SELECTED EXTRACT:
++++++++++

McDonald then delved into a discussion of privilege.
“Other people get to navigate life pretty differently, and that can be upsetting at times, especially when people don’t acknowledge they way in which they hold those privileges, and they navigate life thinking that they are lucky,” McDonald said. “You are not ‘lucky.’ That just means you are part of the societal problem and that dives deeper in white supremacy and institutionalized racism.”
She then acknowledged her own privileges and implored the audience to do the same.
“Luckily, I’m even up here as a Black trans woman, holding a platform, being able to talk about these issues, because there are so many girls like me that don’t get to have a platform who went through the exact violence I went through and don’t get to have a voice and have a say,” McDonald said. “Even me, as a Black trans woman, I can get up here and acknowledge the way that I hold privilege in being up here.”
McDonald then noted it is not enough to be aware, but more so what one does with that privilege. She asked others to be critical of themselves and to think about how to use one’s privilege for the benefit of others.
“How are you interrogating your privilege?” McDonald said. “Asking aggressively to yourself, what am I, a cis person, doing to uplift the voices of trans, queer and non-conforming people? If you are non-POC, what are you doing to uplift POC voices? I think that people need to step back and understand where their privileges lie.”
She explained that ultimately, shifting the narrative requires a communal effort.
“Things that can help a person versus what we think that people need, that is what is important to me today on Trans Day of Remembrance,” McDonald said. “I am asking for people sincerely from my heart to think about the way in which we all as community and here at Wesleyan. I hope that when I leave here everything that I said sits in y’all, and you will decide to do something in some way—because it is so important.”
She concluded her lecture with a word on remembering those who have been killed.

++++++++++

Stored records

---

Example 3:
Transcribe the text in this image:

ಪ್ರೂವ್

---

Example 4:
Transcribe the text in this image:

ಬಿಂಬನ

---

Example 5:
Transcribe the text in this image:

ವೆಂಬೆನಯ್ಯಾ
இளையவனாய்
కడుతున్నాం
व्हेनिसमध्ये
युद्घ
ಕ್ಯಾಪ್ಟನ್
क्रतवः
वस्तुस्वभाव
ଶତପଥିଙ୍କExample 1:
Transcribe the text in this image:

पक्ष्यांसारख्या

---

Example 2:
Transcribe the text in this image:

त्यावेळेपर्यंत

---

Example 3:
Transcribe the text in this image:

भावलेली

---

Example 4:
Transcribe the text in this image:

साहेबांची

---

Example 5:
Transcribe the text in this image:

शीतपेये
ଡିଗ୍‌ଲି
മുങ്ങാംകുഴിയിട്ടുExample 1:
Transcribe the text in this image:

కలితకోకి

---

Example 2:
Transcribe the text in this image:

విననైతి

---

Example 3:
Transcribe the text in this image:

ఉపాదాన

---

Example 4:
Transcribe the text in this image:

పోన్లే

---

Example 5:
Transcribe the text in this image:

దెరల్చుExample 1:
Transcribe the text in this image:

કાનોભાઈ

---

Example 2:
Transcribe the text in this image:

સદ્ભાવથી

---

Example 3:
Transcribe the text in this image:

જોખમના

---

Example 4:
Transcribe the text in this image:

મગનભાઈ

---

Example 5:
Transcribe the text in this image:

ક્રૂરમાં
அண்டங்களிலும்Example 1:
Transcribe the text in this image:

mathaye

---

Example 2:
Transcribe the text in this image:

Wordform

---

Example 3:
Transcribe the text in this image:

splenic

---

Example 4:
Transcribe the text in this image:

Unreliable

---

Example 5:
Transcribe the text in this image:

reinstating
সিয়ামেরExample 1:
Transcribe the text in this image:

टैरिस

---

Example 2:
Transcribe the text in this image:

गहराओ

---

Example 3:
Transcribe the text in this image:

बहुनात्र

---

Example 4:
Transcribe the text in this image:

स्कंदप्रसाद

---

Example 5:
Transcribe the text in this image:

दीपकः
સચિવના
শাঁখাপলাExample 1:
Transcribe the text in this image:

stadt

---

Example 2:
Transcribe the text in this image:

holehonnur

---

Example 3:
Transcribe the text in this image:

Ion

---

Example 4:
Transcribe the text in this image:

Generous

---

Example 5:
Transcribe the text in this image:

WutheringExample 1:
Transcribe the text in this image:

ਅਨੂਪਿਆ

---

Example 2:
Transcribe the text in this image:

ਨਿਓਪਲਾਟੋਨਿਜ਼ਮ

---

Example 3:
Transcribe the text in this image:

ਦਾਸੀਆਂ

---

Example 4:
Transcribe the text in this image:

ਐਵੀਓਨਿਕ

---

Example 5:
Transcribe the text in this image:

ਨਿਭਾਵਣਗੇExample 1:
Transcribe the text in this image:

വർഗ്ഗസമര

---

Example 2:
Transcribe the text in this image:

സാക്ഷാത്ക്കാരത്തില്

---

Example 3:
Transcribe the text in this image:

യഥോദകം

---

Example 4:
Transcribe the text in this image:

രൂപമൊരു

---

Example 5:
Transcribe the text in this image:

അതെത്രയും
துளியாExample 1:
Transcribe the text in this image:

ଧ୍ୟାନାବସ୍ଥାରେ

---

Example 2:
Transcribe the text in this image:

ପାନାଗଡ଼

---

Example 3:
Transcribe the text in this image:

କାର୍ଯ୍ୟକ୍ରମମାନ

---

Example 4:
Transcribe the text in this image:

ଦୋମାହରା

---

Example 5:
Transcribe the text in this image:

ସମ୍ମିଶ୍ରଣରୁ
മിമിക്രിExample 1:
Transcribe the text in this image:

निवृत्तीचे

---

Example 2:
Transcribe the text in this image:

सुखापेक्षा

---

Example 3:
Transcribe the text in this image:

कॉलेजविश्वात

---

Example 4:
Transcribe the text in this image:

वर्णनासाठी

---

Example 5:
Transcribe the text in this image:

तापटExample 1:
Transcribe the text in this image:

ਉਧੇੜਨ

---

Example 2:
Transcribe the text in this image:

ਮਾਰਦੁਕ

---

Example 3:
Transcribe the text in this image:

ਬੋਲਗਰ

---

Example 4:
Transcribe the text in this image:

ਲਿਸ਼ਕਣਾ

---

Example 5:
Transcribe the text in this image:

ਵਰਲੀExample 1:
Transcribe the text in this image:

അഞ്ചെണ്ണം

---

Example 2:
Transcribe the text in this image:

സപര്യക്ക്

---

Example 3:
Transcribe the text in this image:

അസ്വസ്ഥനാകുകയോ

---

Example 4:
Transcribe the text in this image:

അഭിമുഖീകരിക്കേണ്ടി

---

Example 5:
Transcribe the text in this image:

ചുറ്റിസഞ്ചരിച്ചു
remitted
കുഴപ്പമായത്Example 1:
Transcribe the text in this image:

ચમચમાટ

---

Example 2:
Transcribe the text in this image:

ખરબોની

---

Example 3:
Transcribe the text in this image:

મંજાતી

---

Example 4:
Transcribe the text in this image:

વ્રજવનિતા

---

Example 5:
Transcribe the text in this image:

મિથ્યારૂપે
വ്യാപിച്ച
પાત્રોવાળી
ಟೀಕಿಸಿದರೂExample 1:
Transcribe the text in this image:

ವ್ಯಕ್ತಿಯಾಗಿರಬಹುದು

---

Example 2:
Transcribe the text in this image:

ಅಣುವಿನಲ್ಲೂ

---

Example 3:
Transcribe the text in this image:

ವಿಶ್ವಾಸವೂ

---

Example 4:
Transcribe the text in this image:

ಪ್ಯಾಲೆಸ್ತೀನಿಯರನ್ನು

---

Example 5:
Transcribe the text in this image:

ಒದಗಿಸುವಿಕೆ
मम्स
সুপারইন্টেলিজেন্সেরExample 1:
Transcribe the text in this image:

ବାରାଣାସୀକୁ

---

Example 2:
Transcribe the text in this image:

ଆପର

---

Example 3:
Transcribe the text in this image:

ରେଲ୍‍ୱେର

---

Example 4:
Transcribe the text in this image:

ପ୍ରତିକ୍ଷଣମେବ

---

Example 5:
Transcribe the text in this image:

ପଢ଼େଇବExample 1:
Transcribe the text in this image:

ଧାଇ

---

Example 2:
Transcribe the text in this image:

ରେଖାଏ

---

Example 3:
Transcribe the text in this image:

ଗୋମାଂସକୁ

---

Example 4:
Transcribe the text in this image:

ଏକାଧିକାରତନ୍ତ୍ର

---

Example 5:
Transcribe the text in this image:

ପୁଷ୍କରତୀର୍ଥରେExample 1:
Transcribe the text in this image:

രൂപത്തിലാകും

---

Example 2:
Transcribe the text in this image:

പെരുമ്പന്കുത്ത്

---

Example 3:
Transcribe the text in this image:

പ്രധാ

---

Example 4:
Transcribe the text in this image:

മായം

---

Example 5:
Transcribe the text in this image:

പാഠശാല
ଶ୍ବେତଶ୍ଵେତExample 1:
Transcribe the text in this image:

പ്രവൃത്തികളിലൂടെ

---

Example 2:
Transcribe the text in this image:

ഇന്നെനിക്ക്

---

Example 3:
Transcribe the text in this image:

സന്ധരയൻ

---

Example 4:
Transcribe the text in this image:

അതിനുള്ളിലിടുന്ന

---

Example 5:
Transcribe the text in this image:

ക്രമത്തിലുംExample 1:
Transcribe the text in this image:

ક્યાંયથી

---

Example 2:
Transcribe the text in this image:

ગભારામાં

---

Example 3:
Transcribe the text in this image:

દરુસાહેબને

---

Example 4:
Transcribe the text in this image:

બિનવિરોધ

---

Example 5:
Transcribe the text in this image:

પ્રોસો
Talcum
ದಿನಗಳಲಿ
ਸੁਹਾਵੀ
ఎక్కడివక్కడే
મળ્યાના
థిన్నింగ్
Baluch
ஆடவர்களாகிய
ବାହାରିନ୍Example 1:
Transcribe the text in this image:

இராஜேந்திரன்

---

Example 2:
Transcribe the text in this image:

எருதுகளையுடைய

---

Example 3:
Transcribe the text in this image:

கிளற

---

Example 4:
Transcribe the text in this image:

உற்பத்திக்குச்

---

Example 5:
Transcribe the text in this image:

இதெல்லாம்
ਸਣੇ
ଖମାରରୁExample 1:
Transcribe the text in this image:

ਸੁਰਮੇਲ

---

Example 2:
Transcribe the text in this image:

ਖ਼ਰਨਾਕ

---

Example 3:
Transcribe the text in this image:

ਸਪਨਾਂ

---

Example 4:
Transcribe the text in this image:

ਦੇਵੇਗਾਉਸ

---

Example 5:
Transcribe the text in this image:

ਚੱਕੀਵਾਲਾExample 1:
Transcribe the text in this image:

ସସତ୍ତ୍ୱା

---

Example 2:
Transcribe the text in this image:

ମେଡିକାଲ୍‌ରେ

++++++++++

SET TASK:
Answer these questions from the passage about McDonald's talk on privilege:
1. What word does McDonald tell people they are not, even though they may think of themselves that way?
2. How does McDonald describe herself when she speaks about holding a platform?
3. What day does McDonald say she is speaking on?

SOLVED EXERCISE:
1. Lucky.
2. As a Black trans woman.
3. Trans Day of Remembrance.